身元保証人が見つからない場合、親族に代わって身元保証サービスを利用するという手段があります。保証会社は保証人・身元引受人の役割を代行してくれる団体で、民間企業や社団法人、NPO法人などの団体が運営しています。

団体により、サービス内容や料金設定などは異なります。サービス内容としては、老人ホーム入居時の身元保証のほか、希望によって、入居の手続きや引越しのサポート、入居後も、買い物や通院の付き添いなどの日常生活支援を行っているほか、中には弁護士や司法書士、行政書士などの法律の専門家と提携し、身元保証や連帯保証の他に、本来なら家族が行うような生活全般のサポートや金銭・財産管理、葬儀や納骨など逝去後に希望にそった弔いをするサービスを提供する法人もあります。料金設定も法人ごとにさまざまで、初期費用のほか、年会費や月額費用、サービスごとに追加費用がある場合などがあります。概ね100万円前後が目安となり、契約時に一括して支払うケースと初期費用と月額費用に分けて支払うケースがあります。初期費用が手ごろな価格にみえても、あとから追加料金を取られて、他の法人よりも割高になってしまったというケースもあります。

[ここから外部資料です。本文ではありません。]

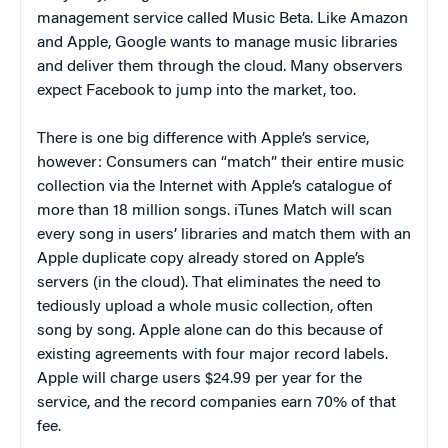
management service called Music Beta. Like Amazon
and Apple, Google wants to manage music libraries
and deliver them through the cloud. Many observers
expect Facebook to jump into the market, too.
There is one big difference with Apple’s service,
however: Consumers can “match” their entire music
collection via the Internet with Apple’s catalogue of
more than 18 million songs. iTunes Match will scan
every song in users’ libraries and match them with an
Apple duplicate copy already stored on Apple’s
servers (in the cloud). That eliminates the need to
tediously upload a whole music collection, often
song by song. Apple alone can do this because of
existing agreements with four major record labels.
Apple will charge users $24.99 per year for the
service, and the record companies earn 70% of that
fee.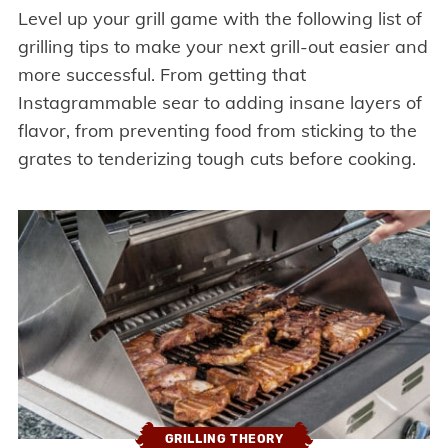
Level up your grill game with the following list of
grilling tips to make your next grill-out easier and
more successful. From getting that
Instagrammable sear to adding insane layers of
flavor, from preventing food from sticking to the
grates to tenderizing tough cuts before cooking.
GRILLING THEORY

仮に身元保証会社が経営破たんしてしまうと、身元保証サービスを受けられなくなり、老人ホームから退去を求められる可能性があります。必要なサービスを見極め、それに見合う妥当な料金か否かを判断し、信頼できる法人を選ぶことが大切です。 法人の事業理念・資金管理状況、弁護士や司法書士などの専門家との連携なども、選ぶ際のポイントとなります。

まとめ

施設入居にあたっては、ほとんどの場合に身元引受人が必要であることがわかりました。終の棲家としてどの施設に入居をするかを選ぶのはもちろん重要ですが、同時に「身元引受人」を誰に頼むかも同じぐらい重要なポイントと言えます。しかし、いざ依頼しようとした際に近親者との関係性や金銭的な問題で、断られてしまうケースも充分想定されます。また、高齢化や核家族化が進み、身寄りがない、親族とは疎遠である等の理由で保証人・身元引受人が立てられず、老人ホームに入居できないというケースも増えています。老人ホームへの入居を考えているという方は、今回の解説をふまえ、早めに対策を考えておきましょう。